Let us examine the actual purpose of the legal institution in the context of providing justice to the
individual . Society has now emerged with a complete deteriorated conditions of life. The existence of the
individual citizen is on the stake in every walk of life . If we forgot the realities and start building the new
structure on the basis of hypothetical presumptions ,we are bound to fail in administrative of justice . Now
a day every proceedings based on the basis of evidence and what to say about the evidence when the
very existence of the individual citizen is in itself deceptive.
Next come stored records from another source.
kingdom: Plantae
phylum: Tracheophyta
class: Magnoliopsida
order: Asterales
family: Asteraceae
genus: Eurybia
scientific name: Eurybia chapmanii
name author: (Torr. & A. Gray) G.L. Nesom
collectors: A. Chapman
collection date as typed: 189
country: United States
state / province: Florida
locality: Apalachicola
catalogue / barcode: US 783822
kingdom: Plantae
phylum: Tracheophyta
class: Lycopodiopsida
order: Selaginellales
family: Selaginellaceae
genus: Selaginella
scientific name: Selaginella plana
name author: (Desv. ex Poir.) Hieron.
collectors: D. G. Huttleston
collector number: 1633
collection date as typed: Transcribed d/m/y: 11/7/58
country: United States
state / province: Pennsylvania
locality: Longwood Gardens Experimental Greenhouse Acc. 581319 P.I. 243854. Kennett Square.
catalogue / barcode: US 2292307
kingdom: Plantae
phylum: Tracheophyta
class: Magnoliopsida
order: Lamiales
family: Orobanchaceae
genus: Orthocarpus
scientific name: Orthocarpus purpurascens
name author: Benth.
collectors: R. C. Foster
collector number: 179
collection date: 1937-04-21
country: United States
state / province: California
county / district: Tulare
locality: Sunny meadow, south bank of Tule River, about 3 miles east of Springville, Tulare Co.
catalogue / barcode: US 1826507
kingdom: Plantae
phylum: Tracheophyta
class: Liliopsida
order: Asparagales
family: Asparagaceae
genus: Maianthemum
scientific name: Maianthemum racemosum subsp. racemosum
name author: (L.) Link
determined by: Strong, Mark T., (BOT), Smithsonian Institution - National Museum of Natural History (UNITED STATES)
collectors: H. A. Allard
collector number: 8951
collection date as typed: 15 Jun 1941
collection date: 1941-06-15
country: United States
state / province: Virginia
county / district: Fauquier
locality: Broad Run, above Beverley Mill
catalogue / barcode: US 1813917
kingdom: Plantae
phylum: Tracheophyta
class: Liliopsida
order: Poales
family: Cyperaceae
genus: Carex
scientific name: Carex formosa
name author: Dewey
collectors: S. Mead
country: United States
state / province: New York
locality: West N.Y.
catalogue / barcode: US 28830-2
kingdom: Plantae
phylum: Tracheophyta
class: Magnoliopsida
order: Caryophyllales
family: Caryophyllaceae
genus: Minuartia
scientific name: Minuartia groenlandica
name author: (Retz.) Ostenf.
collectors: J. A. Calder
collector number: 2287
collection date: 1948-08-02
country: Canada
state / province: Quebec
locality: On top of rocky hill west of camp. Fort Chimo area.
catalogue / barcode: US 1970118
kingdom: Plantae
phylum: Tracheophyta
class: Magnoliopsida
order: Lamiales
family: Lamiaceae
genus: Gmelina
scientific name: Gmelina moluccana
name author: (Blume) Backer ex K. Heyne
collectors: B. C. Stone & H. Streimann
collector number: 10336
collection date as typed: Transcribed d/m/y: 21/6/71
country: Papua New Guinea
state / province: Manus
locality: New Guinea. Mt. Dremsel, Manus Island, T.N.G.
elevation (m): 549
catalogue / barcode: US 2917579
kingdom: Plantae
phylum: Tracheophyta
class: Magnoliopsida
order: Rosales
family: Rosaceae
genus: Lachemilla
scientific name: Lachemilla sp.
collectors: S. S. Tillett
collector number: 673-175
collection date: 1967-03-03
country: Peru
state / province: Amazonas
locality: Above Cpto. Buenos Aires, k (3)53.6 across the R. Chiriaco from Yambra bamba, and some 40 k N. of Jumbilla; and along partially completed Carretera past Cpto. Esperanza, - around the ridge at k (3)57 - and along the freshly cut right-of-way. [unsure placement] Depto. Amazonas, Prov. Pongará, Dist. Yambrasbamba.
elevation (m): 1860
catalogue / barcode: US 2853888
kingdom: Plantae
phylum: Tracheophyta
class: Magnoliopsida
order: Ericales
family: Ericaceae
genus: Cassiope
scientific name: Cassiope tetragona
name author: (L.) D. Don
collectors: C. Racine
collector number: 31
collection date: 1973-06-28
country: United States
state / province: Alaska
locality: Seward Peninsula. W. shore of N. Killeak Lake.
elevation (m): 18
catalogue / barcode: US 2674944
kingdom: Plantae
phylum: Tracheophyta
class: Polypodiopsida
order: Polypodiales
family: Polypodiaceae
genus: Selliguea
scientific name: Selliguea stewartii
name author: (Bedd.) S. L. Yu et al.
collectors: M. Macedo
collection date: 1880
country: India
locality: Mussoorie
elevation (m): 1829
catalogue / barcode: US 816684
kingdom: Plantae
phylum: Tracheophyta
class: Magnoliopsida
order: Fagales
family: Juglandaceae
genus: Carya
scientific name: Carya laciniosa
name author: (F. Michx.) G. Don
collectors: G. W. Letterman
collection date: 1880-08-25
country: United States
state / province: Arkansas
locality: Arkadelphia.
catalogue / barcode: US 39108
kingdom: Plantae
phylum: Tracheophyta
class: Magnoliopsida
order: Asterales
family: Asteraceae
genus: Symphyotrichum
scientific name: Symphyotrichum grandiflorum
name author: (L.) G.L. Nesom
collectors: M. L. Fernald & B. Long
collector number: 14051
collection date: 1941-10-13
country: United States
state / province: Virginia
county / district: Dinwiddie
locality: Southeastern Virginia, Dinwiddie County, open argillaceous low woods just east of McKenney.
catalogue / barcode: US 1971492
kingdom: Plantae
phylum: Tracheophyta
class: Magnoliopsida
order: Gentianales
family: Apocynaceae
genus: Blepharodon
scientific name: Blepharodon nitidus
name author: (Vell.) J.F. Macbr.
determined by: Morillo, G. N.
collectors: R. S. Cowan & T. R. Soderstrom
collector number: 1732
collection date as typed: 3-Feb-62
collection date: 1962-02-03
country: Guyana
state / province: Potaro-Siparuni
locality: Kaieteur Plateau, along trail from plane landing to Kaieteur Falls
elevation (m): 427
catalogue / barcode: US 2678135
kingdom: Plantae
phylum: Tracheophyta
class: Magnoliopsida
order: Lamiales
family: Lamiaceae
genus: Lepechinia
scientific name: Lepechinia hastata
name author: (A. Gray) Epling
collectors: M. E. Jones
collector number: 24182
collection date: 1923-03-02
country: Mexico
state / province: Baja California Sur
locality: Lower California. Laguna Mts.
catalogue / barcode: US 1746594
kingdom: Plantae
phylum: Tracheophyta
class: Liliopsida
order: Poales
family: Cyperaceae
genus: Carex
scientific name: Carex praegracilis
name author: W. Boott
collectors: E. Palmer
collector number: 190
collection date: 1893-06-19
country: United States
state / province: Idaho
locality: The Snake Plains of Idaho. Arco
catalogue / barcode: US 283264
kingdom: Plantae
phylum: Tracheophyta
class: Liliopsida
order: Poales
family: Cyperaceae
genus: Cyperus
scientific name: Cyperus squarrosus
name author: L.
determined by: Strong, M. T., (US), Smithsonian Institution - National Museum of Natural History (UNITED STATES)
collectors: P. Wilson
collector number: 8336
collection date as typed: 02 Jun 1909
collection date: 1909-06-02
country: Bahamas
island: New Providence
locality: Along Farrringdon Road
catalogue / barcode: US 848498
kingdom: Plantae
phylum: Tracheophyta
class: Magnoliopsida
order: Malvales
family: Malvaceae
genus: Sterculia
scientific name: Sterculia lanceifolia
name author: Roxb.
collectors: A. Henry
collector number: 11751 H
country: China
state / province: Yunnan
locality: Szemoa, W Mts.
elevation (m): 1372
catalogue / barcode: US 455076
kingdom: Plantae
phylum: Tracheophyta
If we start adjudicating the cause on the basis
of false evidence , the legal institution is bound to collapse . The custodian of the public interest are now
playing the role of pirate . The robbery is committed with a licence by the Govt. servant . In such situation
one should realise that it is only the accountability of the individual official in respect of his function , only
then the society can survive . If we keep on having the expectations without rectification of the prevailing
maladies , where the litigation are instituted with the falsehood and there is no accountability of the erring
individual in such process by imposition of the proper punishment , justice can never be imparted from the
court of law .There happens some shock thrilling experience in day to day life as that of every individual
happens to think over the present set-up of the parliamentarian democracy in the context of the law
enforceable agencies , who have become the pathetic observer of the surrounding over them . The day
light robbery is committed of the passengers travelling inside the bus and when they proceed in the
direction to lodge the report in the competent Police Station then the robber again enter and return back
the looted articles under the protest that the valuable are of the lesser value then they ought to provide to
the concern Police Officer as to get exoneration from the punishment . If the miscreant are threatened
with the toy automatic Rifles and per chance the threatening is succeeded then next repercussion
happens by the unwarranted query from the police officer regarding the factum of unauthorised weapon in
the custody of the house keeper and thereafter on relieving the substance of the truth in respect of false
threatening given by him , the police department from the scene and miscreants again comes and kill the
house keeper , who is the informer ?If the execution of the crime is on the behest of the police then how
the society may be protected and what the legal institution will help to solve the basic problem . Thus it is
only the deterrent theory of punishment , which can provide protection to the society.